■ **Exercise brief**
Rewrite the data below, replacing each instance of "ＯＫ" with "可" and leaving all other text unchanged.

[Stored data entries]
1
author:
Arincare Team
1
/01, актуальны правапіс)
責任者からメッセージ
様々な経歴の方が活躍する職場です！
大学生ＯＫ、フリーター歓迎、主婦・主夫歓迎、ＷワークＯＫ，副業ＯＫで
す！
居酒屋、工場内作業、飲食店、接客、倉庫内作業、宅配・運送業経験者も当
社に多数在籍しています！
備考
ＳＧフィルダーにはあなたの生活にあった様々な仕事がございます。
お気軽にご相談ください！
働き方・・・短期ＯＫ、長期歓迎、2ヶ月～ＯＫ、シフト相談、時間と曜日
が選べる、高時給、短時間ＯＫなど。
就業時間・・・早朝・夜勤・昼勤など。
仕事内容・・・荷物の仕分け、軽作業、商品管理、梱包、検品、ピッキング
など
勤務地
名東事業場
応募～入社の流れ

■ **Result for this task**
1
author:
Arincare Team
1
/01, актуальны правапіс)
責任者からメッセージ
様々な経歴の方が活躍する職場です！
大学生可、フリーター歓迎、主婦・主夫歓迎、Ｗワーク可，副業可で
す！
居酒屋、工場内作業、飲食店、接客、倉庫内作業、宅配・運送業経験者も当
社に多数在籍しています！
備考
ＳＧフィルダーにはあなたの生活にあった様々な仕事がございます。
お気軽にご相談ください！
働き方・・・短期可、長期歓迎、2ヶ月～可、シフト相談、時間と曜日
が選べる、高時給、短時間可など。
就業時間・・・早朝・夜勤・昼勤など。
仕事内容・・・荷物の仕分け、軽作業、商品管理、梱包、検品、ピッキング
など
勤務地
名東事業場
応募～入社の流れ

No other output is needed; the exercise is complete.